Association of persistent synthesis of viral DNA with macrophage accessory cell dysfunction induced by avian retrovirus myeloblastosis-associated virus of subgroup B inducing osteopetrosis in chickens.

This investigation concentrates on a regenerative anemia and immunosuppression occurring in the absence of osteopetrosis. Polyclonal activation of T-cells was used as an in vitro test system to study immunosuppression induced by the avian myeloblastosis-associated virus of Subgroup B inducing osteopetrosis [MAV-2(O)]. T-cell unresponsiveness in vitro was attributed to a defect in an accessory cell function of the macrophage. Counterflow centrifugation fractionation followed by mixing experiments indicated that the T-cell population from immunosuppressed chickens responded to mitogen stimulation when added to control macrophage cultures.
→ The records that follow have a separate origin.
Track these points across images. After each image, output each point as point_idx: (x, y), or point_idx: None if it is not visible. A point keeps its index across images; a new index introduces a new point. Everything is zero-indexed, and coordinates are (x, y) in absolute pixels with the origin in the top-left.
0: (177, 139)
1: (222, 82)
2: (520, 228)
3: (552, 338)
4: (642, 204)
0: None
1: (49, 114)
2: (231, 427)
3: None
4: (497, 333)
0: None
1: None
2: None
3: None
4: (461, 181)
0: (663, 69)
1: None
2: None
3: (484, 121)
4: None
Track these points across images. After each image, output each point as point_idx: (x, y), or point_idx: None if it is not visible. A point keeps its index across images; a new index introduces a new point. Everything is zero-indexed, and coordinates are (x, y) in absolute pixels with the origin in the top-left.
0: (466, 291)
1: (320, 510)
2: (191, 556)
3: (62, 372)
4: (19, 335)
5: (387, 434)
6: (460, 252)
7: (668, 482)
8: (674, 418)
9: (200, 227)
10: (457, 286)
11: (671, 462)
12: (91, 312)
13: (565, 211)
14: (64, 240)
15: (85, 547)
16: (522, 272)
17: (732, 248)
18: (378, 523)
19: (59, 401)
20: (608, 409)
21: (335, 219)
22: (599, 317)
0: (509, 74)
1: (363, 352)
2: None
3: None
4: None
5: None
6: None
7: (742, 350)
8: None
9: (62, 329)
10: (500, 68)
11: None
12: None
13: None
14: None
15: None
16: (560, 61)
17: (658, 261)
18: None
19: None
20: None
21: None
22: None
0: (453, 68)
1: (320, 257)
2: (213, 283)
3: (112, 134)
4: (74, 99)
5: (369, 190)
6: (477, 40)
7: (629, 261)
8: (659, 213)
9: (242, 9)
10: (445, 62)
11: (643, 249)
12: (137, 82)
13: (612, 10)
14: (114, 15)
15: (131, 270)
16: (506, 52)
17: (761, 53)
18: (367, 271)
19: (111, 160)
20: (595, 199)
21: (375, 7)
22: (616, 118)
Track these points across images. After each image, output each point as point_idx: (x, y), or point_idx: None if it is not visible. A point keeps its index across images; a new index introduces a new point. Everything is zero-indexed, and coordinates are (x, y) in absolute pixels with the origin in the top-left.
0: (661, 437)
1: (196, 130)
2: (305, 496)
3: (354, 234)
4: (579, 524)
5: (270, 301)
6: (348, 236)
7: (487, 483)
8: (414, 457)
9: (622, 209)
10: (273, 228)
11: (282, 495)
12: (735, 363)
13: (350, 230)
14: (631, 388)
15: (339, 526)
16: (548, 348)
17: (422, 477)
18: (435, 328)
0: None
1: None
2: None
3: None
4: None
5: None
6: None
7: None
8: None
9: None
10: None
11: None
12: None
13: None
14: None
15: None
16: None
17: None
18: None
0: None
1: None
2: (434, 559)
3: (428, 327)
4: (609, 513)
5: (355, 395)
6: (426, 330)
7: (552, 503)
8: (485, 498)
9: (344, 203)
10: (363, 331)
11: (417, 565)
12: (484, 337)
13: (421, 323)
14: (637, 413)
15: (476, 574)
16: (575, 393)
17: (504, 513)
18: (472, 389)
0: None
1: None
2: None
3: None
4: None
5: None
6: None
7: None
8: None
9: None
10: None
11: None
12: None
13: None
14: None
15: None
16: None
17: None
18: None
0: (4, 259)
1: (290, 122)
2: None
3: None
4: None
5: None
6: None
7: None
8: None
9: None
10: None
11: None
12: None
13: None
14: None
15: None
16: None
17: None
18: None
In addition, lymphocyte fractions from uninfected chickens were unresponsive when added to macrophage cultures isolated from MAV-2(O)-infected chickens. Cultured splenic macrophages isolated from infected chickens contained high levels of both integrated and unintegrated viral DNA and formed syncytia by 21 days in culture. The macrophages remained viable and exhibited mature functional characteristics during mitogen stimulation assays. Therefore, it was speculated that the persistent synthesis of retrovirus DNA might be involved in the inability of infected macrophages to function as accessory cells.